The double-amputee killed Reeva Steenkamp, a model and law graduate, in the early hours of Valentine’s Day in 2013, saying he mistook her for an intruder when he fired four times through the door of his bedroom toilet.
Pistorius tried to greet Steenkamp’s relatives as he entered the court on Tuesday but they did not respond.
On Monday, the 29-year-old “Blade Runner” was red-eyed and tearful on the first day of his sentencing hearing at the High Court in Pretoria.
“He has developed a serious psychiatric condition which has become worse in the past two years,” psychologist Jonathan Scholtz, called by the defence, told the court on Monday.
“Further imprisonment would have a detrimental effect on him.”
Scholtz said that during recent interviews Pistorius had displayed signs of “post-traumatic stress disorder, anxiety disorder and depressive disorder”.

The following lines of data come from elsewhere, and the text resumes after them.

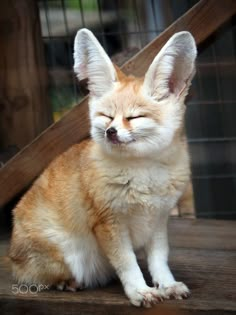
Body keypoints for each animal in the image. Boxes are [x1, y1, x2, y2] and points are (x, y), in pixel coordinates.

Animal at [8, 28, 197, 308]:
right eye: (106, 117)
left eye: (134, 117)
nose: (111, 131)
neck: (144, 173)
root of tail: (10, 253)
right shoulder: (109, 223)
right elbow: (128, 264)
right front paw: (140, 291)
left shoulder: (158, 219)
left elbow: (159, 259)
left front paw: (167, 284)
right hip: (68, 254)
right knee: (40, 276)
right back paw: (67, 282)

In March, Pistorius’s lawyers failed in their legal bid to reverse a Supreme Court of Appeal judgement that upgraded his original conviction from culpable homicide — the equivalent of manslaughter — to murder.
The original trial judge Thokozile Masipa is expected to pass a new sentence after hearing arguments from both prosecution and defence.
Pistorius faces a minimum 15-year jail term for murder, but his sentence could be reduced due to time already spent in prison and mitigating factors, including his disability.
Steenkamp’s parents were both in court, and her father Barry may take the witness stand to ask the court to impose a lengthy punishment.
If he does, it will be the first time that one of Steenkamp’s parents has testified in the case.
Pistorius has shunned the media during years of intense coverage since Steenkamp’s killing, but his family have revealed that he has given his first interview, due to air on British broadcaster ITV later this month.
The interview drew a sharp attack on Monday from state prosecutor Gerrie Nel, who said it proved that Pistorius was capable of testifying.
“He would rather give his version to the TV than to court,” said Nel, who accused psychologist Scholtz of being biased.
Pistorius was released from jail last October to live under house arrest at his uncle’s mansion in Pretoria after serving one year of his five-year sentence for culpable homicide.
Since being convicted of murder, Pistorius has been on bail and allowed to leave his uncle’s house at set times, but not travel further than 20 kilometres (12 miles) without permission.
The hearing — held in the same courtroom as the original trial — is scheduled to last one week.
Pistorius has always denied killing Steenkamp in a rage and, during his dramatic seven-month trial in 2014, sobbed in the dock as details of his lover’s death were examined in excruciating detail.
The year before he killed Steenkamp, Pistorius became the first double-amputee to race at Olympic level when he appeared at the London 2012 games.